There is a small group of “up” songs that form a sub-genre within Gabriel’s work. The biggest of them was the smash “Sledgehammer” which took over MTV in 1986 and played its inventive stop motion video continuously. “Sledgehammer’ is at its bones, a soul/R&B redo. Sam & Dave with new noises. It sounds like arty Huey Lewis to me. The next album “Us” tried to repeat the pattern with “Steam” another brass section fueled, soul workout that didn’t fare as well. Then there’s “The Barry Williams Show” the newest attempt to change tempo featured on “Up”. It’s actually my favorite of the three, but it’s a low bar. “The Barry Williams Show” finds Gabriel pastiching funk-jazz inspirations while he sings about the cavalcade of trash passing by on a fictional Jerry Springer type talk show. At the very least, it’s not asking you to dance. You’re allowed to sit quietly and appreciate, at most, sway. It’s an improvement for “up” Gabriel, since dancing to this world music cataloguer can microagress seven continents of cultures if you pop out the wrong moves. “The Barry Williams Show”, where he’s a little out of his element, reveals him to be a collector of styles, knitting them together in the studio, but having trouble becoming the sum of the parts.

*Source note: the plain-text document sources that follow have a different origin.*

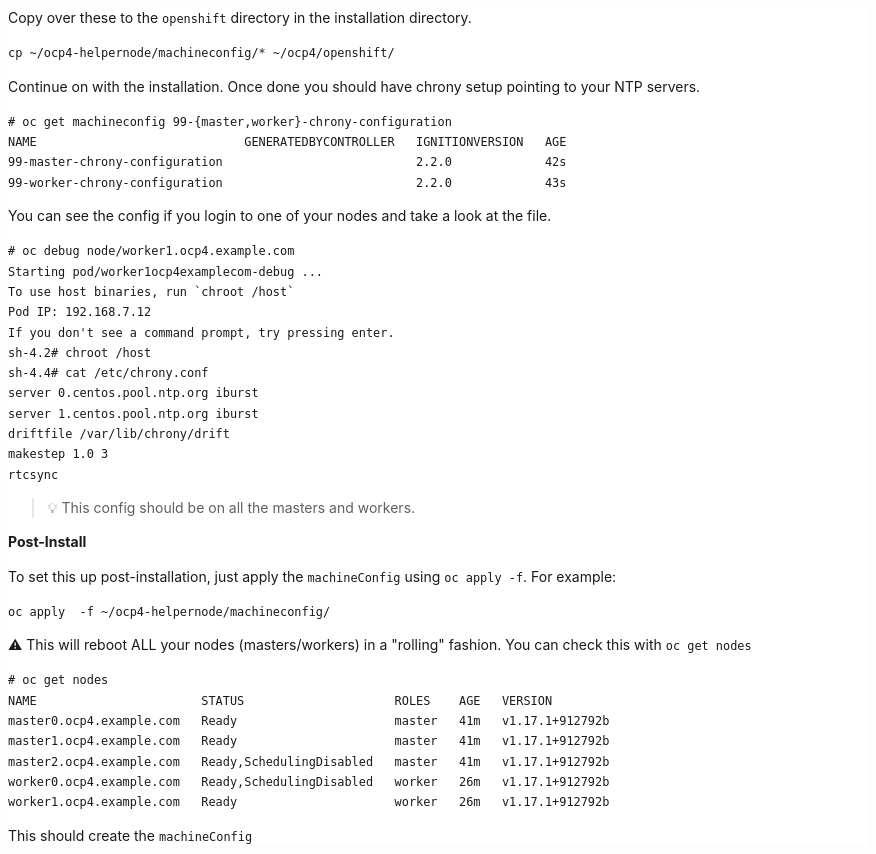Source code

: Copy over these to the `openshift` directory in the installation directory.

```shell
cp ~/ocp4-helpernode/machineconfig/* ~/ocp4/openshift/
```

Continue on with the installation. Once done you should have chrony setup pointing to your NTP servers.

```shell
# oc get machineconfig 99-{master,worker}-chrony-configuration
NAME                             GENERATEDBYCONTROLLER   IGNITIONVERSION   AGE
99-master-chrony-configuration                           2.2.0             42s
99-worker-chrony-configuration                           2.2.0             43s
```

You can see the config if you login to one of your nodes and take a look at the file.

```shell
# oc debug node/worker1.ocp4.example.com
Starting pod/worker1ocp4examplecom-debug ...
To use host binaries, run `chroot /host`
Pod IP: 192.168.7.12
If you don't see a command prompt, try pressing enter.
sh-4.2# chroot /host
sh-4.4# cat /etc/chrony.conf 
server 0.centos.pool.ntp.org iburst
server 1.centos.pool.ntp.org iburst
driftfile /var/lib/chrony/drift
makestep 1.0 3
rtcsync
```

> :bulb: This config should be on all the masters and workers.

__Post-Install__

To set this up post-installation, just apply the `machineConfig` using `oc apply -f`. For example:

```shell
oc apply  -f ~/ocp4-helpernode/machineconfig/
```

:warning: This will reboot ALL your nodes (masters/workers) in a "rolling" fashion. You can check this with `oc get nodes`

```shell
# oc get nodes
NAME                       STATUS                     ROLES    AGE   VERSION
master0.ocp4.example.com   Ready                      master   41m   v1.17.1+912792b
master1.ocp4.example.com   Ready                      master   41m   v1.17.1+912792b
master2.ocp4.example.com   Ready,SchedulingDisabled   master   41m   v1.17.1+912792b
worker0.ocp4.example.com   Ready,SchedulingDisabled   worker   26m   v1.17.1+912792b
worker1.ocp4.example.com   Ready                      worker   26m   v1.17.1+912792b
```


This should create the `machineConfig`
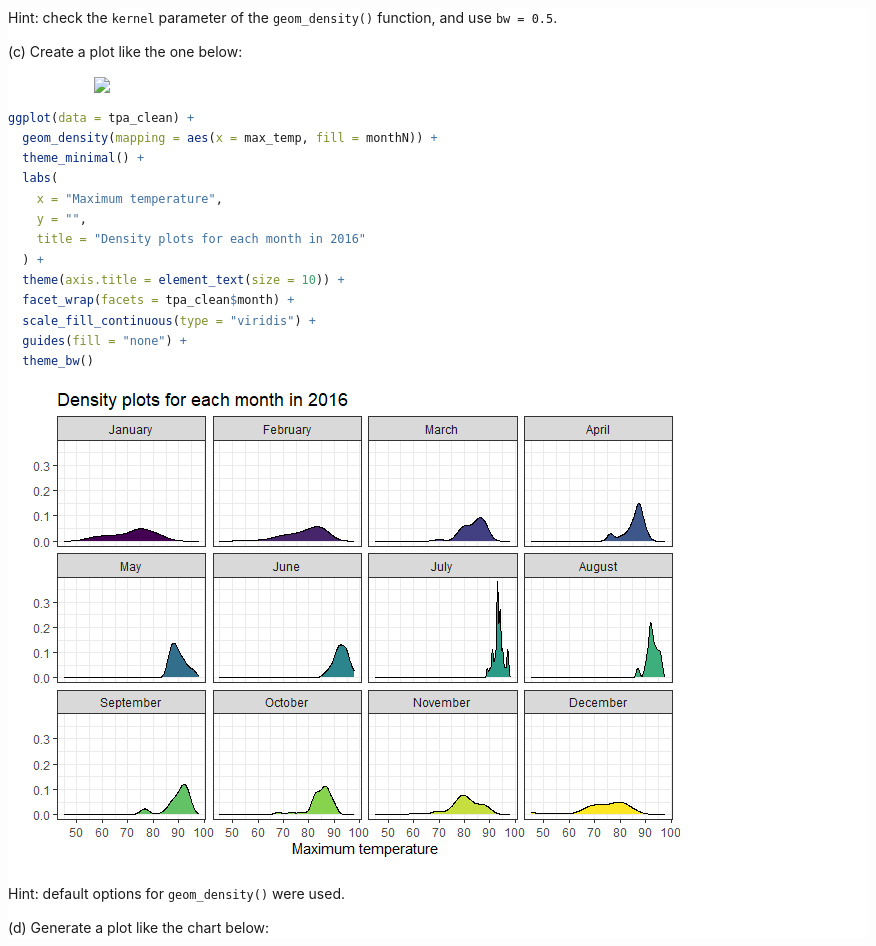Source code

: 
Hint: check the `kernel` parameter of the `geom_density()` function, and use `bw = 0.5`.

(c) Create a plot like the one below:

<img src="https://raw.githubusercontent.com/aalhamadani/dataviz_final_project/main/figures/tpa_max_temps_density_facet.png" width="80%" style="display: block; margin: auto;" />


``` r
ggplot(data = tpa_clean) +
  geom_density(mapping = aes(x = max_temp, fill = monthN)) + 
  theme_minimal() + 
  labs(
    x = "Maximum temperature",
    y = "",
    title = "Density plots for each month in 2016"
  ) + 
  theme(axis.title = element_text(size = 10)) + 
  facet_wrap(facets = tpa_clean$month) + 
  scale_fill_continuous(type = "viridis") + 
  guides(fill = "none") + 
  theme_bw()
```

![](Weakley_project_03_files/figure-html/unnamed-chunk-7-1.png)


Hint: default options for `geom_density()` were used. 

(d) Generate a plot like the chart below:
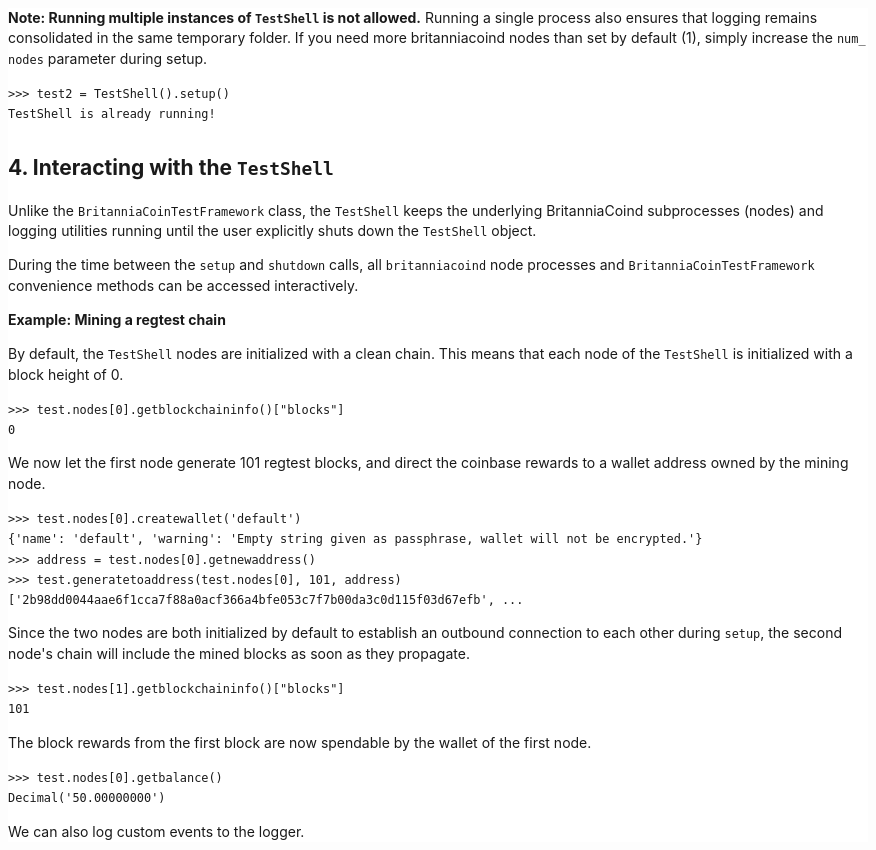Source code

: **Note: Running multiple instances of `TestShell` is not allowed.** Running a
single process also ensures that logging remains consolidated in the same
temporary folder. If you need more britanniacoind nodes than set by default (1),
simply increase the `num_nodes` parameter during setup.

```
>>> test2 = TestShell().setup()
TestShell is already running!
```

## 4. Interacting with the `TestShell`

Unlike the `BritanniaCoinTestFramework` class, the `TestShell` keeps the underlying
BritanniaCoind subprocesses (nodes) and logging utilities running until the user
explicitly shuts down the `TestShell` object.

During the time between the `setup` and `shutdown` calls, all `britanniacoind` node
processes and `BritanniaCoinTestFramework` convenience methods can be accessed
interactively.

**Example: Mining a regtest chain**

By default, the `TestShell` nodes are initialized with a clean chain. This means
that each node of the `TestShell` is initialized with a block height of 0.

```
>>> test.nodes[0].getblockchaininfo()["blocks"]
0
```

We now let the first node generate 101 regtest blocks, and direct the coinbase
rewards to a wallet address owned by the mining node.

```
>>> test.nodes[0].createwallet('default')
{'name': 'default', 'warning': 'Empty string given as passphrase, wallet will not be encrypted.'}
>>> address = test.nodes[0].getnewaddress()
>>> test.generatetoaddress(test.nodes[0], 101, address)
['2b98dd0044aae6f1cca7f88a0acf366a4bfe053c7f7b00da3c0d115f03d67efb', ...
```
Since the two nodes are both initialized by default to establish an outbound
connection to each other during `setup`, the second node's chain will include
the mined blocks as soon as they propagate.

```
>>> test.nodes[1].getblockchaininfo()["blocks"]
101
```
The block rewards from the first block are now spendable by the wallet of the
first node.

```
>>> test.nodes[0].getbalance()
Decimal('50.00000000')
```

We can also log custom events to the logger.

Gabriel always suffered from head/heart issues. One of his most moving melodies form his time in the prog rock band of Genesis was “The Carpetcrawlers” who “heed their callers" and advise “you’ve got to get in to get out”. It’s a song that refuses to reveal what it is about, despite becoming a stadium sing-a-long. “Signal to Noise” on “Up” is not as impenetrable as Genesis era Gabriel, but it does use a sound engineering term as a metaphor to sing about the despair of a lost cause. Not exactly “Be My Baby”. “Signal to Noise”, a coiled, tight composition has some undeniable power, namely an impressive vocal release by Pakistani singer Nusrat Fateh Ali Khan, that soars and screams out against the caged strings and ritual sacrifice percussion. But if signal is hope and noise is despair, guess who wins?. “Up” is an attempt to resolve the incompatibility of hope/despair, head/heart, spirit/intellect mind/body, inner/outer, melody/lyric, but the album is an expression of the stalemate rather than liberation from that struggle. That takes a very particular type of listener to be interested. Successful at broadening his palette from his youthful pretensions, Gabriel ultimately remains caught in his own head, making recordings of the banging inside his skull.